====== Dataset records ======

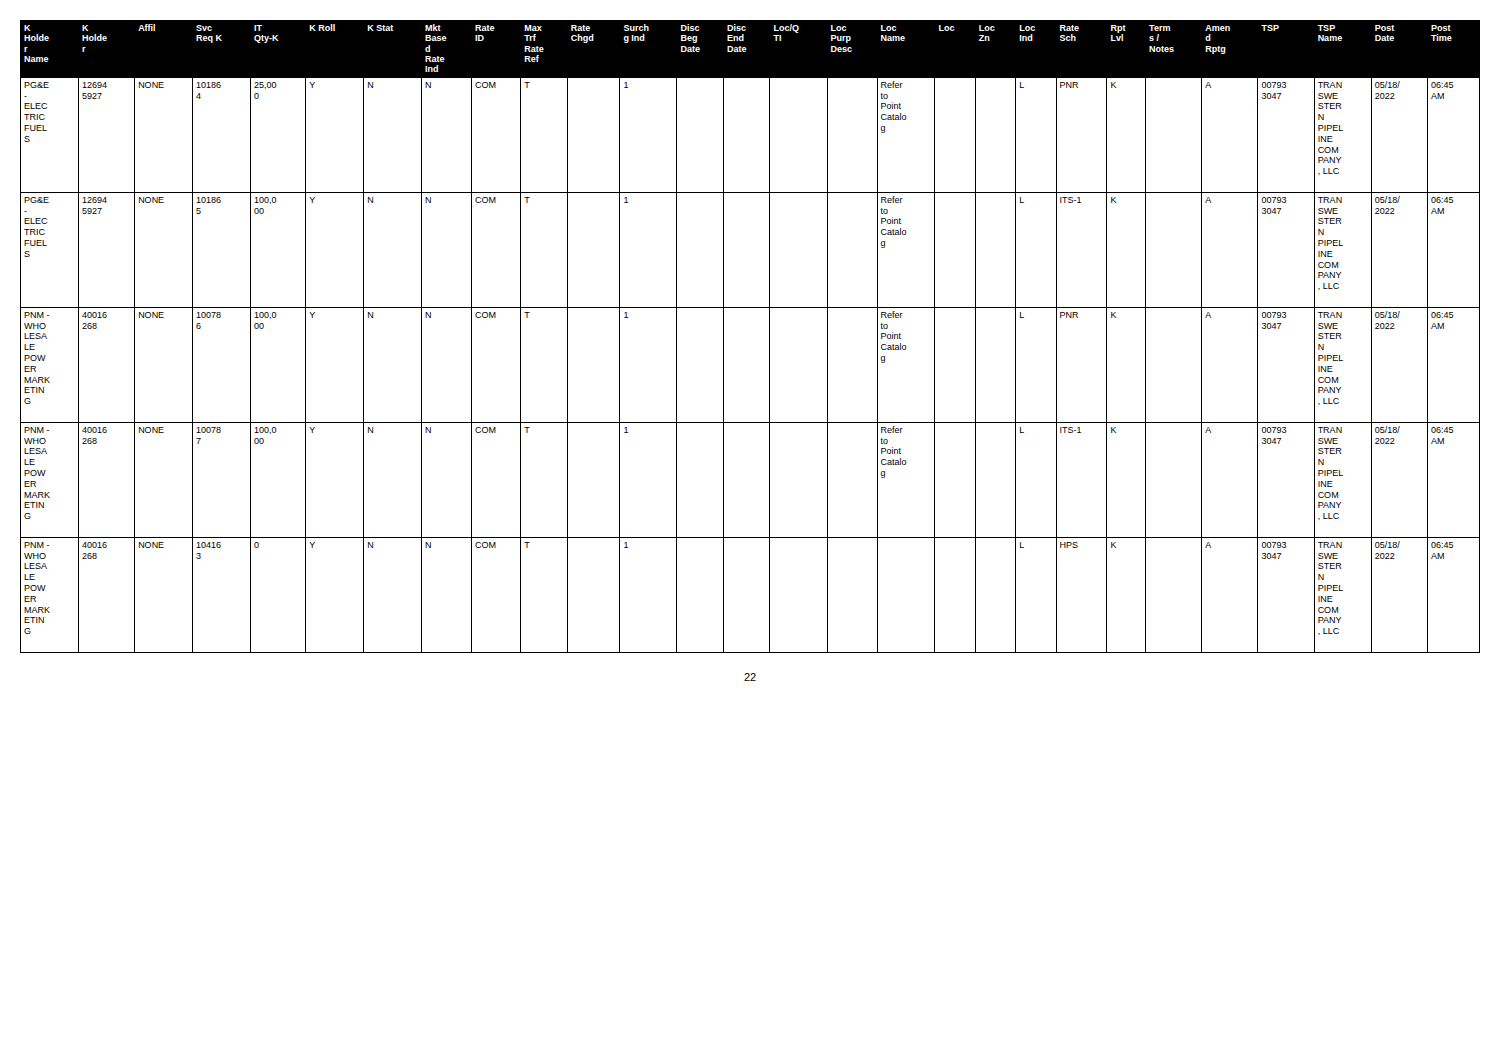| K Holde r Name | K Holde r | Affil | Svc Req K | IT Qty-K | K Roll | K Stat | Mkt Base d Rate Ind | Rate ID | Max Trf Rate Ref | Rate Chgd | Surch g Ind | Disc Beg Date | Disc End Date | Loc/Q TI | Loc Purp Desc | Loc Name | Loc | Loc Zn | Loc Ind | Rate Sch | Rpt Lvl | Term s / Notes | Amen d Rptg | TSP | TSP Name | Post Date | Post Time |
| --- | --- | --- | --- | --- | --- | --- | --- | --- | --- | --- | --- | --- | --- | --- | --- | --- | --- | --- | --- | --- | --- | --- | --- | --- | --- | --- | --- |
| PG&E - ELEC TRIC FUEL S | 12694 5927 | NONE | 10186 4 | 25,00 0 | Y | N | N | COM | T | | 1 | | | | | Refer to Point Catalo g | | | L | PNR | K | | A | 00793 3047 | TRAN SWE STER N PIPEL INE COM PANY , LLC | 05/18/ 2022 | 06:45 AM |
| PG&E - ELEC TRIC FUEL S | 12694 5927 | NONE | 10186 5 | 100,0 00 | Y | N | N | COM | T | | 1 | | | | | Refer to Point Catalo g | | | L | ITS-1 | K | | A | 00793 3047 | TRAN SWE STER N PIPEL INE COM PANY , LLC | 05/18/ 2022 | 06:45 AM |
| PNM - WHO LESA LE POW ER MARK ETIN G | 40016 268 | NONE | 10078 6 | 100,0 00 | Y | N | N | COM | T | | 1 | | | | | Refer to Point Catalo g | | | L | PNR | K | | A | 00793 3047 | TRAN SWE STER N PIPEL INE COM PANY , LLC | 05/18/ 2022 | 06:45 AM |
| PNM - WHO LESA LE POW ER MARK ETIN G | 40016 268 | NONE | 10078 7 | 100,0 00 | Y | N | N | COM | T | | 1 | | | | | Refer to Point Catalo g | | | L | ITS-1 | K | | A | 00793 3047 | TRAN SWE STER N PIPEL INE COM PANY , LLC | 05/18/ 2022 | 06:45 AM |
| PNM - WHO LESA LE POW ER MARK ETIN G | 40016 268 | NONE | 10416 3 | 0 | Y | N | N | COM | T | | 1 | | | | | | | | L | HPS | K | | A | 00793 3047 | TRAN SWE STER N PIPEL INE COM PANY , LLC | 05/18/ 2022 | 06:45 AM |
22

======

_Work to complete_
Only one stretch of the records above is wanted: the lines between the one holding "NONE | 10186 4" and the one holding "NONE | 10186 5", inclusive, reproduced exactly.

_Answer for the task_
| PG&E - ELEC TRIC FUEL S | 12694 5927 | NONE | 10186 4 | 25,00 0 | Y | N | N | COM | T | | 1 | | | | | Refer to Point Catalo g | | | L | PNR | K | | A | 00793 3047 | TRAN SWE STER N PIPEL INE COM PANY , LLC | 05/18/ 2022 | 06:45 AM |
| PG&E - ELEC TRIC FUEL S | 12694 5927 | NONE | 10186 5 | 100,0 00 | Y | N | N | COM | T | | 1 | | | | | Refer to Point Catalo g | | | L | ITS-1 | K | | A | 00793 3047 | TRAN SWE STER N PIPEL INE COM PANY , LLC | 05/18/ 2022 | 06:45 AM |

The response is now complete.